No final da tarde o corpo já estava dentro de um caixão numa das salas de velório do cemitério . Apareceu muita gente ,várias ex-namoradas , amigos de redação, alguns malucos que abraçam árvores no Jardim Botânico, um grupo de ‘tai chi’, restos de beatnicks , umas garotinhas vestidas roupas de Bali , e um bando de curiosos.
- Acho que alguém lia aqueles artigos de seu pai no “Natureza Louca”! Disse a ex-mulher .
O pessoal, no entanto, foi logo se despedindo quando anoiteceu.
- Sabe como é , essa onda de assaltos, essa violência toda da cidade……. Só restou a família, que também “não deu mole pra Kojak” e bateu em retirada, deixando o morto aos cuidados do vigia. Ficou combinado que o enterro seria às 11 horas do dia seguinte .
Ele, por incrível que pareça era o único defunto que apagara naquela tarde. Ficaria , portanto, ali sozinho com seu livro preferido . O ‘segurança’ foi tirar uma soneca numa outra sala. Talvez chegasse carne nova naquela madrugada, mas enquanto isso não acontecia , nos braços de Morfeu ele sonhava com bifes acebolados e batatas fritas , frangos assados , pudins em calda, ameixas pretas, sorvetes de chocolate, chantili……Na cena de seu sonho gastronômico não estavam incluidos dois convidados que se aproximaram respeitosamente do morto e sussuraram felizes:
- Cara, que pano maneiro!
Enfim um presunto com roupa que a gente gosta!

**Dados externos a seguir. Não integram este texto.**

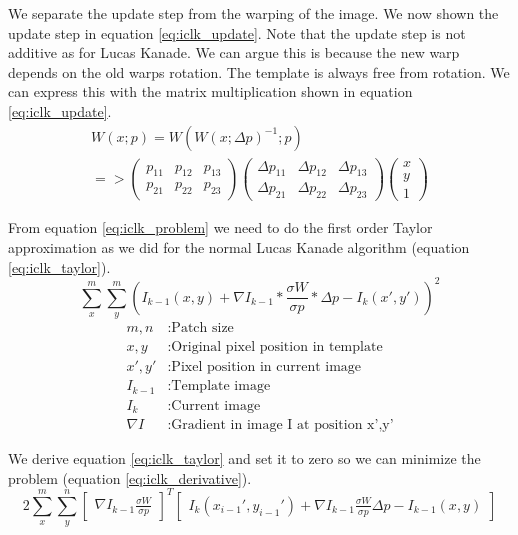 \documentclass[11pt,a4paper,titlepage,oneside]{report}
\begin{document}
We separate the update step from the warping of the image. We now shown the update step in equation \ref{eq:iclk_update}. Note that the update step is not additive as for Lucas Kanade. We can argue this is because the new warp depends on the old warps rotation. The template is always free from rotation. We can express this with the matrix multiplication shown in equation \ref{eq:iclk_update}.
\begin{equation}\label{eq:iclk_update}
  \begin{gathered}
    W(x;p)=W(W(x;\Delta p)^{-1}; p)\\
    =>
    \begin{pmatrix}
    p_{11} & p_{12} & p_{13} \\
    p_{21} & p_{22} & p_{23}
    \end{pmatrix}
    \begin{pmatrix}
      \Delta p_{11} & \Delta p_{12} & \Delta p_{13} \\
      \Delta p_{21} & \Delta p_{22} & \Delta p_{23}
    \end{pmatrix}
    \begin{pmatrix}
      x\\
      y\\
      1
    \end{pmatrix}
  \end{gathered}
\end{equation}

From equation \ref{eq:iclk_problem} we need to do the first order Taylor approximation as we did for the normal Lucas Kanade algorithm (equation \ref{eq:iclk_taylor}).
\begin{equation}\label{eq:iclk_taylor}
  \sum_x^m\sum_y^m(I_{k-1}(x,y)+\nabla I_{k-1}*\frac{\sigma W}{\sigma p}*\Delta p-I_{k}(x',y'))^2
\end{equation}
\begin{align*}
	m,n				 &: \text{Patch size}\\
  x,y        &: \text{Original pixel position in template}\\
  x',y'      &: \text{Pixel position in current image}\\
  I_{k-1}    &: \text{Template image}\\
  I_{k}      &: \text{Current image}\\
  \nabla I  &:  \text{Gradient in image I at position x',y'}
\end{align*}

We derive equation \ref{eq:iclk_taylor} and set it to zero so we can minimize the problem (equation \ref{eq:iclk_derivative}).
\begin{equation}\label{eq:iclk_derivative}
  2\sum_x^m\sum_y^n\begin{bmatrix}\nabla I_{k-1}\frac{\sigma W}{\sigma p}\end{bmatrix}^T\begin{bmatrix}I_{k}(x_{i-1}',y_{i-1}')+\nabla I_{k-1}\frac{\sigma W}{\sigma p}\Delta p-I_{k-1}(x,y)\end{bmatrix}
\end{equation}
\end{document}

- Ó o tênis do cara. Aí, tira ele!
E não é que me serve!!??
Assim, foram despindo o defunto. No fim um deles notou: - Tem um livro aqui!?
-Qual o ‘titlo’? Perguntou o outro , vestindo a jaqueta Lee.
- ‘On te roade’,…
- Que negócio é esse ?
- É inglês, Mané!
-Vamos levar o livro?
- Não. Cobre as ‘coisa’ do cara com ele !
Assim , o nosso herói ficou nu ,com o livro de Kerouac servindo de tapa-sexo.